Given entries START
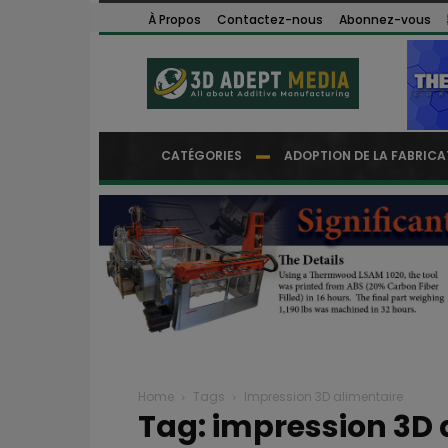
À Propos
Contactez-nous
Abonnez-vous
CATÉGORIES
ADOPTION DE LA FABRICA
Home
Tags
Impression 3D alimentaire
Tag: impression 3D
Given entries END
Given entries START
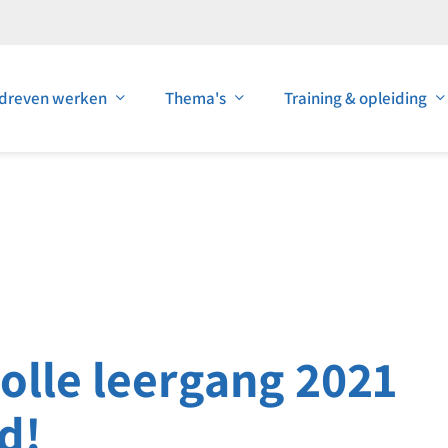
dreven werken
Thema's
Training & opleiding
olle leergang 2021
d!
Given entries END
* Directive
Using the material above, transcribe exactly the lines from the line with "ADOPTION DE LA FABRICA" to the line with "Tag: impression 3D"; both count, and nothing else goes in.

* Problem solution
ADOPTION DE LA FABRICA
Home
Tags
Impression 3D alimentaire
Tag: impression 3D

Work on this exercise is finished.